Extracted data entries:
::::::
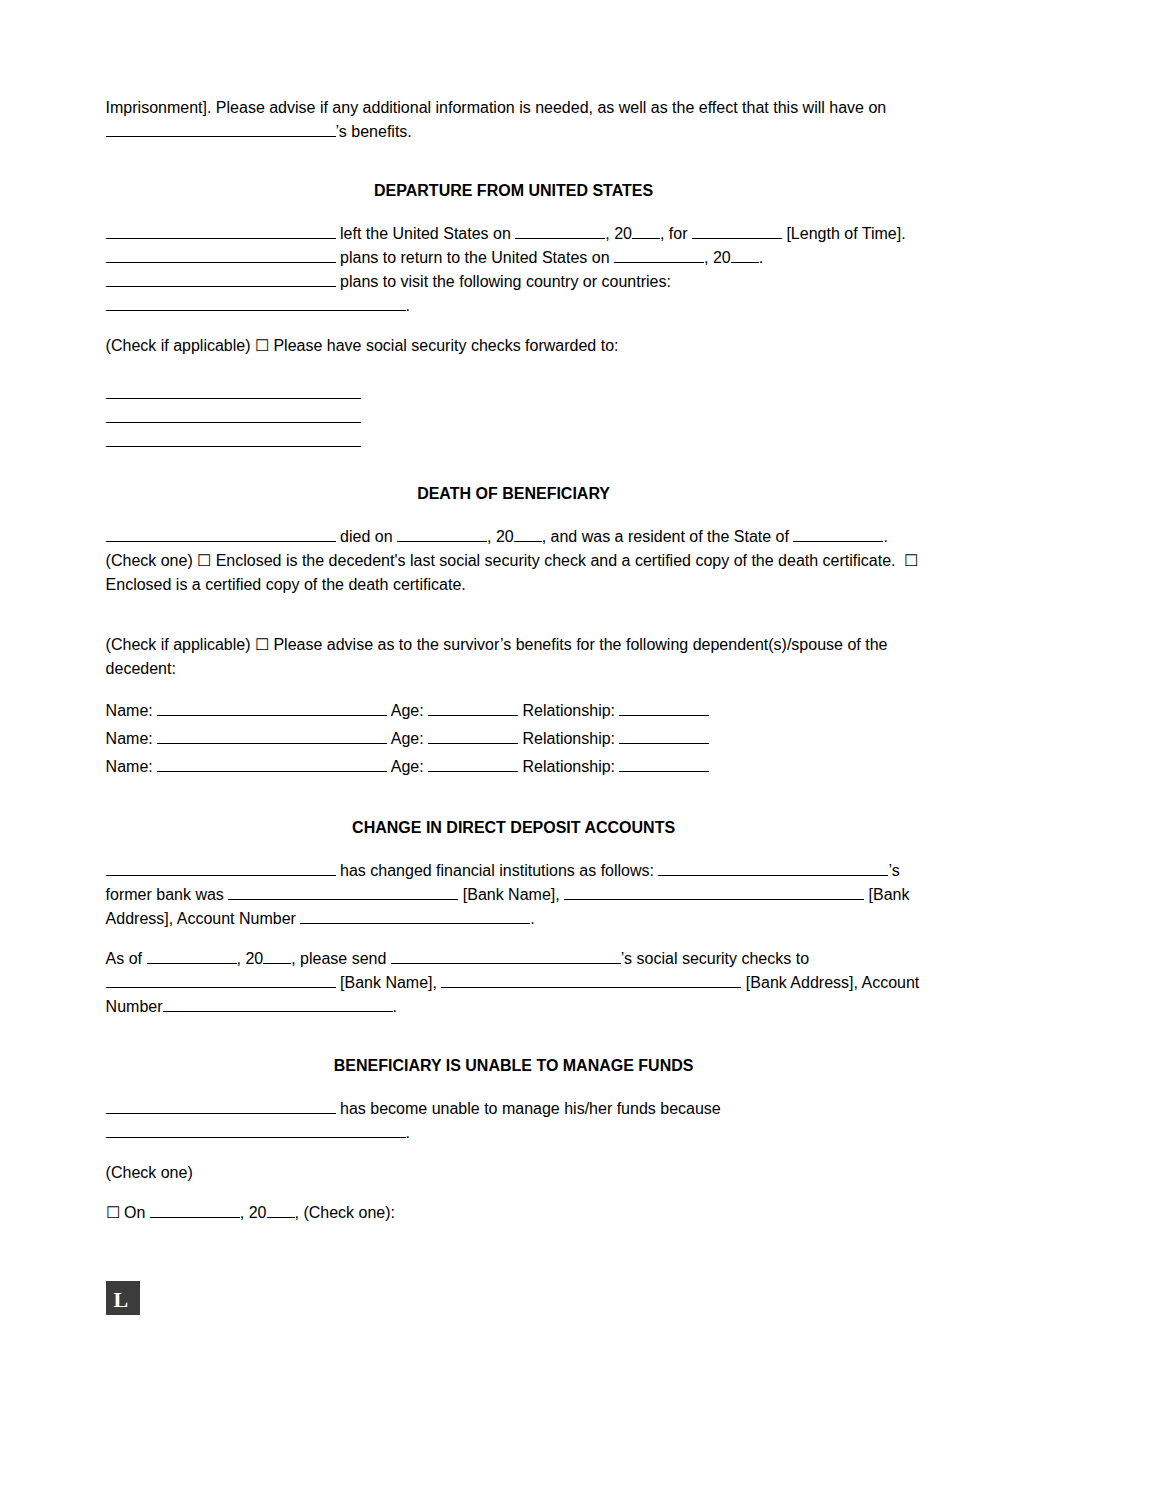Imprisonment]. Please advise if any additional information is needed, as well as the effect that this will have on ’s benefits.
DEPARTURE FROM UNITED STATES
left the United States on , 20 , for [Length of Time]. plans to return to the United States on , 20 . plans to visit the following country or countries: .
(Check if applicable) ☐ Please have social security checks forwarded to:
DEATH OF BENEFICIARY
died on , 20 , and was a resident of the State of . (Check one) ☐ Enclosed is the decedent's last social security check and a certified copy of the death certificate. ☐ Enclosed is a certified copy of the death certificate.
(Check if applicable) ☐ Please advise as to the survivor’s benefits for the following dependent(s)/spouse of the decedent:
Name: Age: Relationship:
Name: Age: Relationship:
Name: Age: Relationship:
CHANGE IN DIRECT DEPOSIT ACCOUNTS
has changed financial institutions as follows: ’s former bank was [Bank Name], [Bank Address], Account Number .
As of , 20 , please send ’s social security checks to [Bank Name], [Bank Address], Account Number .
BENEFICIARY IS UNABLE TO MANAGE FUNDS
has become unable to manage his/her funds because .
(Check one)
☐ On , 20 , (Check one):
::::::
Lines of the data above that include the string "checks" must each be copied.

Task result:
(Check if applicable) ☐ Please have social security checks forwarded to:
As of , 20 , please send ’s social security checks to [Bank Name], [Bank Address], Account Number .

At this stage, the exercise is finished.